Status: Accepted Date: 2025-07-06

Context

In a distributed system like Mercury, network requests can fail or time out. A client (e.g., the core backend logic) might send a request to a service (e.g., an order execution service or an exchange API) and not receive a response. The standard recovery mechanism is to retry the request. However, if the original request was actually processed, a simple retry could lead to dangerous side effects, such as creating duplicate orders, processing the same deposit twice, or incorrectly updating a position. This would lead to incorrect state and potential financial loss.

Decision

All critical, state-changing API endpoints and internal service commands within the Mercury ecosystem must be designed to be idempotent.

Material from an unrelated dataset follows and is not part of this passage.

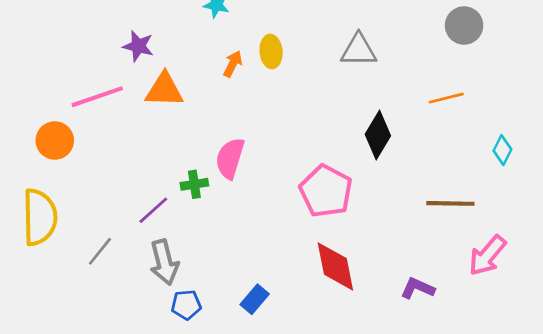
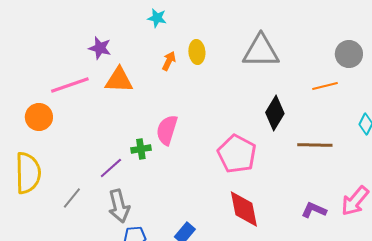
gray circle: (464, 25) -> (349, 54), moved
gray triangle: (359, 50) -> (261, 51), size x1.4
brown line: (450, 203) -> (315, 145), moved
purple L-shape: (418, 288) -> (314, 210), moved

This will be achieved by requiring the client to generate a unique idempotency key (e.g., a UUID) for each distinct transaction.

The server-side implementation must:

  1. Store a record of the idempotency keys it has successfully processed within a reasonable time window (e.g., 24 hours).
  2. Before executing a new request, check if the provided idempotency key has already been processed.
  3. If the key has been seen, the server must not re-process the request. Instead, it should return the saved response from the original successful request.

Consequences

Positive:

  • Safety and Correctness: Prevents duplicate transactions and ensures that operations can be safely retried, making the system more resilient to network failures.
  • Simplified Client Logic: Client-side error handling is simplified. On a timeout or network error, the client can safely retry the request with the same idempotency key, knowing it won't cause a duplicate operation.

Negative:

  • Increased Server-Side Complexity: The server must implement logic to track and manage idempotency keys, which adds complexity to every state-changing endpoint.
  • Storage Overhead: Storing idempotency keys requires additional storage (e.g., in Redis or a database table).
  • Performance Overhead: Each request incurs a slight performance penalty due to the need to look up the idempotency key.

Mitigation:

  • Shared Middleware: The idempotency-checking logic can be implemented as a reusable middleware or decorator in the NestJS framework. This reduces code duplication and ensures a consistent implementation across all relevant endpoints.
  • Time-Limited Storage: Idempotency keys only need to be stored for a finite period (e.g., 24-48 hours), after which it is safe to assume the original client is no longer retrying the request. This can be managed with a TTL (Time To Live) mechanism in a cache like Redis.
  • Selective Application: This requirement will be strictly enforced for critical, state-changing operations. It is not necessary for read-only (GET) requests or other non-critical operations.